Nanopockets membranes for EV’s isolation
Goal:
Is to produce a membrane has pockets to capture the extracellular vesicles EV’s.
Membrane structure:
Figure 1 shows the membrane structure. The membrane will have two pores sides: upper and lower. The pores on top are bigger than the bottom and the diameter of the pores should be similar to or larger than the size of an EV in order to capture them. On the other hand, the bottom pores allow proteins and others to transmit through the membrane and help capture and release the EV’s.
Figure 1: Membrane structure
Method:
Figure (2) shows membrane fabrication process of producing the membrane. Step 1, Positively-charged nanosphere (NS) were attached to the 2 inch wafer. Step 2, the wafer was coated with around 1 um parylene. The parylene thickness should be equal in all wafer. Step 3, the parylene was etched to the half of the NS. Step 4, dissolve the NS. The wafer was sequentially sonicated for 5-10 minutes in toluene, acetone and Iso-propyl alcohol (IPA) respectively.
Figure 2: Membrane fabrication steps
Results:
Step 1: Nanosphere deposition:
The 200nm NS are attached in the wafer in figure 3. It is clear that there are some areas where the NS have aggregated and are more concentrated.
Figure 3: SEM of the NS on the wafer
Step 2: Parylene coating:
Figure 4 shows the 1 um of parylene in top of the 200 nm NS. It is clear that the parylen thickness is not equal in all wafer (see red arrows). To solve this issue, it need to increase the parylene deposition for around 2 um.
Figure 4: SEM of 1 um of parylene
Step 3: Parylene Etching:
The thickness of the membrane after etching is around 100 nm. It is measured by using Nanometrics NanoSpec. It is clear that the NS are over the membrane (red arrows in figure 5). The etching time is around 55 seconds and the gases used are SF6 and O2
Figure 5: SEM after etched the parylene
Step 4: Dissolving the NS + Loose the membrane:
From figure 6, it is clear that the shape of the membrane is almost same what we plan to fabricate. The upper hole is around 500 nm and the bottom hole is around 100 nm. The holes are larger than expected when considering the amount of time that we etched. Perhaps we etched for too long.

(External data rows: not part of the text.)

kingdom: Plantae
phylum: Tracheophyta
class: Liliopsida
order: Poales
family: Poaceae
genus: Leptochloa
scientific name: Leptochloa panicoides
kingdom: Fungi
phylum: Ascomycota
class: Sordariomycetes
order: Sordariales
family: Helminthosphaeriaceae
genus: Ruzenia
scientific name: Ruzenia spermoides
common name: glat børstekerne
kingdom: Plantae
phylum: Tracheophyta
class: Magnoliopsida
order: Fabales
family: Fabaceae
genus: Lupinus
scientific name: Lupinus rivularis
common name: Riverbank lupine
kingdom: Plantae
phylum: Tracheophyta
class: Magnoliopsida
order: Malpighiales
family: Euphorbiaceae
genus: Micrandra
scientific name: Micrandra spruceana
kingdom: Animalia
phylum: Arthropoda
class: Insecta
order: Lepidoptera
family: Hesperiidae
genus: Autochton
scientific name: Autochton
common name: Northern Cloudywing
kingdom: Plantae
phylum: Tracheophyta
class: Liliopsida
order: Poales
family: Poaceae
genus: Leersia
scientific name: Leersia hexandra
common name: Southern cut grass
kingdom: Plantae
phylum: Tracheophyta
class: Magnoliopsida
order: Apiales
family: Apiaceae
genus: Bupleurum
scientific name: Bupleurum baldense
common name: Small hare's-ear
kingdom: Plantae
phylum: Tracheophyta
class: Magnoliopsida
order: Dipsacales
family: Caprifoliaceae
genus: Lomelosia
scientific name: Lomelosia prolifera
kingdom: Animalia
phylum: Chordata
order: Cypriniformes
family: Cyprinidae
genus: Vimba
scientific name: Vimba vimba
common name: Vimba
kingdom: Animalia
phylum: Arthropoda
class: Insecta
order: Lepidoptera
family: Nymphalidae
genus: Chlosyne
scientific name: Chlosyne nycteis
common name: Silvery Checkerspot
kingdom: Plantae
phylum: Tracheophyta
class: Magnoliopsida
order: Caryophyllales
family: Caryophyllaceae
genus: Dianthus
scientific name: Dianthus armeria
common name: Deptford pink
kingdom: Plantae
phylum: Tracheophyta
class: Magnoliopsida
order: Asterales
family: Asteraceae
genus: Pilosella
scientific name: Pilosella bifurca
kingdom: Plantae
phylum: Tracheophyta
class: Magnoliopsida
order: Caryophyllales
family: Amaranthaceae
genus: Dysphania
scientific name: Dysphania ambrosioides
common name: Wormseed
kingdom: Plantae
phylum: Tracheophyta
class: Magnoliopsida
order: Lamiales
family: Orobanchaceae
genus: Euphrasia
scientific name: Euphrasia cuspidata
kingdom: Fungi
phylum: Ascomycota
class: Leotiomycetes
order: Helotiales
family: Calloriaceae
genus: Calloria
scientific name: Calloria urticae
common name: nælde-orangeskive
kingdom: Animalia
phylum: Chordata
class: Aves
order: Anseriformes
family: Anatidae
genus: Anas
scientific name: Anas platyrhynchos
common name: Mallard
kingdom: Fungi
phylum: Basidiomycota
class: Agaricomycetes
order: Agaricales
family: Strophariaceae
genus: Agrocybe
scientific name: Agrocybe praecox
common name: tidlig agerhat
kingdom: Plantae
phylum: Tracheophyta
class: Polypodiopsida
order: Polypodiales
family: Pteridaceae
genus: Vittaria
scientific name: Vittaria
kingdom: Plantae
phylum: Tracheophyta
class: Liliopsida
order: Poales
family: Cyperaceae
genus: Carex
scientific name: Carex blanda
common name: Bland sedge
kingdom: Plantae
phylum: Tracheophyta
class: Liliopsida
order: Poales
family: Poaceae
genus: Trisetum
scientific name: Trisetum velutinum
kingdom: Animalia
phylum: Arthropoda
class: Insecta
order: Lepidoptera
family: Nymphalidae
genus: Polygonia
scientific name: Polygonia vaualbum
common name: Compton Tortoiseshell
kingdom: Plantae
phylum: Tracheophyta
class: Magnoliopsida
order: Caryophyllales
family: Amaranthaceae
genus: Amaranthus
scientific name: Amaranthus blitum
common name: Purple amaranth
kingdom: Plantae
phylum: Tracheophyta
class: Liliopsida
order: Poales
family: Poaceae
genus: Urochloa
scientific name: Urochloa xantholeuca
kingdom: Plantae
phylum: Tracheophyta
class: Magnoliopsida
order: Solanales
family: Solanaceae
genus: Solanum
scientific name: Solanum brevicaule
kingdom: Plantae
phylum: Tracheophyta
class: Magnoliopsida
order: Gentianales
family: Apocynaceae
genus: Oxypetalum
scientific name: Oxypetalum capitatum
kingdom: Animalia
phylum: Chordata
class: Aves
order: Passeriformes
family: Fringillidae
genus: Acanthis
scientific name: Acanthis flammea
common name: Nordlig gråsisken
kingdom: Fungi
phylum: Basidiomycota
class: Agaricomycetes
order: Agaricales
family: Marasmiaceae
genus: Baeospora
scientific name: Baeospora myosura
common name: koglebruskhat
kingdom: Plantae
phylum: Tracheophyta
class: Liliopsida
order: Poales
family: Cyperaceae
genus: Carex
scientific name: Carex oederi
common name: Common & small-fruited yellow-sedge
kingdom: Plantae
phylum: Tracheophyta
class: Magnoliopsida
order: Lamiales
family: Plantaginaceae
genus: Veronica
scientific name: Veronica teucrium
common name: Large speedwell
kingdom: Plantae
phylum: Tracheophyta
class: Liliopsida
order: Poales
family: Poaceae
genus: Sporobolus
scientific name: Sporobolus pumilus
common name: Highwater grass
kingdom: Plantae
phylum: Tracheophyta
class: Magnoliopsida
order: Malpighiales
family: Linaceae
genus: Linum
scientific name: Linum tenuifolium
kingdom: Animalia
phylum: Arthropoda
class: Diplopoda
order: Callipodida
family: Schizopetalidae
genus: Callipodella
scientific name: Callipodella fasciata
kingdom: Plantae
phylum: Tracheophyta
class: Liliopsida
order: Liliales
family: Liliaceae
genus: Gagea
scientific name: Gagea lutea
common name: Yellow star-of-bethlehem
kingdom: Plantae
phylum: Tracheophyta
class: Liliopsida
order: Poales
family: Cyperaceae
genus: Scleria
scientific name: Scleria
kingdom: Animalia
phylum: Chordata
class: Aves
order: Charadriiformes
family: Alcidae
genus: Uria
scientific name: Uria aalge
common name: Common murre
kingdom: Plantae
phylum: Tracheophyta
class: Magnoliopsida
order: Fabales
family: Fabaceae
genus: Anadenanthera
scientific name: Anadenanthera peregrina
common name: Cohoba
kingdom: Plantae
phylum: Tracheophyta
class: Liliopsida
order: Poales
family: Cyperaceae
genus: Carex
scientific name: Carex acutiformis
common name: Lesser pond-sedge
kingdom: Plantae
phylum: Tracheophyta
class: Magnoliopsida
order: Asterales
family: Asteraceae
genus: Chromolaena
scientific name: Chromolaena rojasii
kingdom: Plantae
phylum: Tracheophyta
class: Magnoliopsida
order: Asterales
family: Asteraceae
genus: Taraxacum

Figure 6: SEM of the membrane after dissolving the NS
Figure 7 shows the backside of the membrane shows small holes around 100 nm (red arrows).
Figure 7: SEM of backside of the membrane
The aim on this membrane is to have the same results as those once obtained Shayan (shown below).
In my opinion, uniformity of coatings over beads is very crucial. For the successful images I got, I had <6 um over 1 um beads and I think it still needed more coating in order to have a smooth surface over beads. When it comes to 300 or 200 nm, I think a very simple experiment would be very helpful. Conduct coatings of 2, 3, 4, and 5 um on 200 nm bead size and without etching, get an SEM image and compare it to Figure 4.
For Figure 3 and distribution of beads, there is still significant agglomeration. In the past, using 10% Sodium dodecyl sulfate (SDS)in the bead solution have shown to help. We certainly can try this after the break. We have it in the lab
Nice post. Are you using micro90 as the sacrificial layer for lifting off of the membranes at the last step (like the rest of our parylene membranes). If yes, is it stable in the bead deposition step (since beads are in a solution) or in the bead dissolving step? if no, what is your alternative method for lift off?
I did not use sacrificial layer. The membrane it has a little bit loose from the wafer by using Toluene, Acetone and IPA (Step 4).